Energy price increases ‘putting intolerable strain on food sector’
The Commission for Energy Regulation (CER) proposals for gas and electricity price increases could put an already pressurised sector under intolerable strain, a food and drink industry representative claimed today.
“Serious questions must be asked of the regulator who has once again critically failed to deliver a competitive energy price for consumers,” said Food and Drink Industry Ireland (FDII) director Paul Kelly today.
“Notwithstanding the rise in international fuel prices, much more can be done to keep domestic prices under control. The energy regulator has failed to eliminate many of the unnecessary costs that contribute to high prices here.
“These additional costs include revenue allowed for the purchase of fuel and also revenue allowed on gas and electricity network charges.”
Mr Kelly went on to point to the energy intensive nature of the industry, claiming that many jobs would be at risk as some firms would be unable to absorb the added cost.
“Food and drink production is an extremely energy intensive process, due to the heat required for processing, cooking and drying,” he said.
“Energy ranks alongside labour and raw materials as the biggest input costs for the industry and is now a massive concern for all employers in the food and drink sector.
“The cost of the increase alone to food and drink businesses is equivalent to up to 5% of operating profits. It is putting downward pressure on margins and ultimately jobs are being put at risk.

--- PROBLEMS TO WORK ON ---
#1 List the three processes that the article on energy prices and the food sector gives as needing heat in food and drink production.
#2 Carry the article on energy prices and the food sector forward from its last sentence.

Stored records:
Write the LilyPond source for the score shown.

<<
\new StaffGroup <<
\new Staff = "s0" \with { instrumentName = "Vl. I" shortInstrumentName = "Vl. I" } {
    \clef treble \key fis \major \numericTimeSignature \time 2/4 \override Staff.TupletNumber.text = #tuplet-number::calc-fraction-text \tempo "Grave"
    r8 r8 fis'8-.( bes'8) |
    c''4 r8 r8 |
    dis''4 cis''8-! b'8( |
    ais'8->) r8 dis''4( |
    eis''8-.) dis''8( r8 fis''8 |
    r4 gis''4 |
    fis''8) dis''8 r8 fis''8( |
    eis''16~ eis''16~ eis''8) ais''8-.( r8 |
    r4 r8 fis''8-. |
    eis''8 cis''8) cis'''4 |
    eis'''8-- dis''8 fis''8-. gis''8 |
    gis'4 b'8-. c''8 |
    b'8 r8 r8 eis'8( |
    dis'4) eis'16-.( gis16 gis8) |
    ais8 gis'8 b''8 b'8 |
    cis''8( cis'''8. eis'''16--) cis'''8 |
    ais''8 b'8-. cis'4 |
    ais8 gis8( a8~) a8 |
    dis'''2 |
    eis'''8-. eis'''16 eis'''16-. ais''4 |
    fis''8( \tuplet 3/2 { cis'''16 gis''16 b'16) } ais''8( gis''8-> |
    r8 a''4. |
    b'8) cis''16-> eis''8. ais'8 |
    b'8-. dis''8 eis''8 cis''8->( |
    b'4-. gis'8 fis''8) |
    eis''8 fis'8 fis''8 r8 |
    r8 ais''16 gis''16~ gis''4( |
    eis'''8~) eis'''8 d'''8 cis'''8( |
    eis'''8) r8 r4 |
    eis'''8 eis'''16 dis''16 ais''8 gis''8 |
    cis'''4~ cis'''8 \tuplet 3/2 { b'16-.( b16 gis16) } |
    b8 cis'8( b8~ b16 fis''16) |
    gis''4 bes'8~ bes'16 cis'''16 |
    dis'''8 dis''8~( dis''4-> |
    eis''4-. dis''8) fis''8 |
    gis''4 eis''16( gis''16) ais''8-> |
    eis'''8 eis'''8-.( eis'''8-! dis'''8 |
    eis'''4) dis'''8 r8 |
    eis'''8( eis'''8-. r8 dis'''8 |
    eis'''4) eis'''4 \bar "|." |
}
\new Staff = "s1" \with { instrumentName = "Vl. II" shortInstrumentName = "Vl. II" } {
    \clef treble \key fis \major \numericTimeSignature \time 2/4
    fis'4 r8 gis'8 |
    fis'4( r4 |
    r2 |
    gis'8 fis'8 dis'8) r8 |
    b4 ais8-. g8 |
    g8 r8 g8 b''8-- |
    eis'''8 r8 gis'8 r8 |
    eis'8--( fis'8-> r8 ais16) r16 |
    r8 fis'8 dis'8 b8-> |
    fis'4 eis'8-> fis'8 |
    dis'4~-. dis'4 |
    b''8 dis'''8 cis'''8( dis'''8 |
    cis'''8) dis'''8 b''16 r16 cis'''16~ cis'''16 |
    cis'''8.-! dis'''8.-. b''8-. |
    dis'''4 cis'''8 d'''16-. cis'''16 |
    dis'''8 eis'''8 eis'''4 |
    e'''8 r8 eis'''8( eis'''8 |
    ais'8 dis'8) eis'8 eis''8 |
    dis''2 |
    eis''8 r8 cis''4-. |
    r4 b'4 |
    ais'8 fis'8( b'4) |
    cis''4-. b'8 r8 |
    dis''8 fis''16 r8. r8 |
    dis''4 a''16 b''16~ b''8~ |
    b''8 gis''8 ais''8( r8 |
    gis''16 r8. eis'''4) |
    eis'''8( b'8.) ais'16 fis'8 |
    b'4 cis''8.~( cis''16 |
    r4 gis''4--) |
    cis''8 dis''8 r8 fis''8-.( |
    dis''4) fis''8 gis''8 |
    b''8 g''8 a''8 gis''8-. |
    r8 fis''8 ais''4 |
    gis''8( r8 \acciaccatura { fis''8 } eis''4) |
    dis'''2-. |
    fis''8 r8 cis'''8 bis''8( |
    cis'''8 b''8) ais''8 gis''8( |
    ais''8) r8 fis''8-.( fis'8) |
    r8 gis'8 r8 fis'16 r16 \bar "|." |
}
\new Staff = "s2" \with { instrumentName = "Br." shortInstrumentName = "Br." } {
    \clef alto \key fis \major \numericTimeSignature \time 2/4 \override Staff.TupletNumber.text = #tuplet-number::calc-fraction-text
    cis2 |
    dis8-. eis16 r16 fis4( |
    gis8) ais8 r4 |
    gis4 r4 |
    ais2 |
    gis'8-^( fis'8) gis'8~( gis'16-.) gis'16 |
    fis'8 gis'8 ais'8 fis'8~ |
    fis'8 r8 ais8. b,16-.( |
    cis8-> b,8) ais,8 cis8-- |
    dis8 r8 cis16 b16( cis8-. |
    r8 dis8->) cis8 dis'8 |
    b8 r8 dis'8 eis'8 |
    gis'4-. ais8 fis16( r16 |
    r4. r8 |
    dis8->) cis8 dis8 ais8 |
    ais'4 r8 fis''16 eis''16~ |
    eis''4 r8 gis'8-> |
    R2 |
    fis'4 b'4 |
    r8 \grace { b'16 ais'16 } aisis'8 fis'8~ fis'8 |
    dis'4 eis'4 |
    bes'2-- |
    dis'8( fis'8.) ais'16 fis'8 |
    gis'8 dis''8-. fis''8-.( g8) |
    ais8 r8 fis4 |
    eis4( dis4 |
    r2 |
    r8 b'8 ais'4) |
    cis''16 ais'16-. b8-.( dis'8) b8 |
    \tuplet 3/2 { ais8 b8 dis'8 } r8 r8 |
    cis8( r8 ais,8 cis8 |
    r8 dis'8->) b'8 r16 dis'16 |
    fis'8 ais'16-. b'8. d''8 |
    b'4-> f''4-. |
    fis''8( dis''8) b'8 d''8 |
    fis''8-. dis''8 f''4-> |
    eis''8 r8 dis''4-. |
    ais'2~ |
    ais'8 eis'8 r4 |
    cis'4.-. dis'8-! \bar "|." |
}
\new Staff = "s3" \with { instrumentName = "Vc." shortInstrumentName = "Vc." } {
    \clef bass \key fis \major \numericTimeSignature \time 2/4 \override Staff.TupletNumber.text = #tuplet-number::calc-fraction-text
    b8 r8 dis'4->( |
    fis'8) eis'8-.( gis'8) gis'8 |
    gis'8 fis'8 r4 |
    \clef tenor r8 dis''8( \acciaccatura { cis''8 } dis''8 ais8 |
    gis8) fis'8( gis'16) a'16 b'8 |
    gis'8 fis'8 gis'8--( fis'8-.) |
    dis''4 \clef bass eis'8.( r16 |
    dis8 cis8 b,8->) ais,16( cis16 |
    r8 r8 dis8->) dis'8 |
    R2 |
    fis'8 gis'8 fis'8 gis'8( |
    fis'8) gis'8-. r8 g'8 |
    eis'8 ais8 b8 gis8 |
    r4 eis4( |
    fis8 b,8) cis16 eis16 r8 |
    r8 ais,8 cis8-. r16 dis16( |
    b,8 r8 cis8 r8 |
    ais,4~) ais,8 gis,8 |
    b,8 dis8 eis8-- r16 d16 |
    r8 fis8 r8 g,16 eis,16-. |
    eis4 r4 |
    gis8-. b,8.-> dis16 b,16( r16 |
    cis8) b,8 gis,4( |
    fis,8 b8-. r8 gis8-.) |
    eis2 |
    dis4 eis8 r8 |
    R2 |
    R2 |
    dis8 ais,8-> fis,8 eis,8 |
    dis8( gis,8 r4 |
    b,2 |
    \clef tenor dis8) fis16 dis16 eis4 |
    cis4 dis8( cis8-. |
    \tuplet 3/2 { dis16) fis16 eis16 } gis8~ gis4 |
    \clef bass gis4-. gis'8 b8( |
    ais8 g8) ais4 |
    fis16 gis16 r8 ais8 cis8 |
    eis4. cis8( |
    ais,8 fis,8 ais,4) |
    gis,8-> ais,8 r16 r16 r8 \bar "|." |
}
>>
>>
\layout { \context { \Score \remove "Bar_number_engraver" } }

--- ANSWERS ---
#1 processing, cooking, drying

#2
“With food prices falling in real terms, producers are simply unable to absorb Ireland’s unique cost increases.”
Mr Kelly went on to suggest that competition within the energy industry, could lead to lower prices.
“The energy regulator has singularly failed to stimulate competition in the energy market,” he said.
“Irish food and drink businesses struggle everyday to reduce costs, boost productivity and compete in international markets. There is no justification in the regulator granting the main energy suppliers the exorbitant increases they are looking for, until they deliver a more efficient and cost-effective services to their customers.
He went on to call for greater tax breaks for renewable energy, and for Ireland to meet its EU targets.
“Increased capital grant aid and tax relief for investments in alternative /renewable energy sources such as bio diesel where the agri-food sector had great potential both as a producer of biomass energy as well as being an end user.
“While welcoming the announcement last month on bio fuel excise relief by Minister Noel Dempsey, the spiralling increase in energy costs meant that the target announced (163m litres or 2.2% of the total fuel market) was not ambitious enough.
“The EU has set a target of 5.75% by 2010 which we should be planning for now.”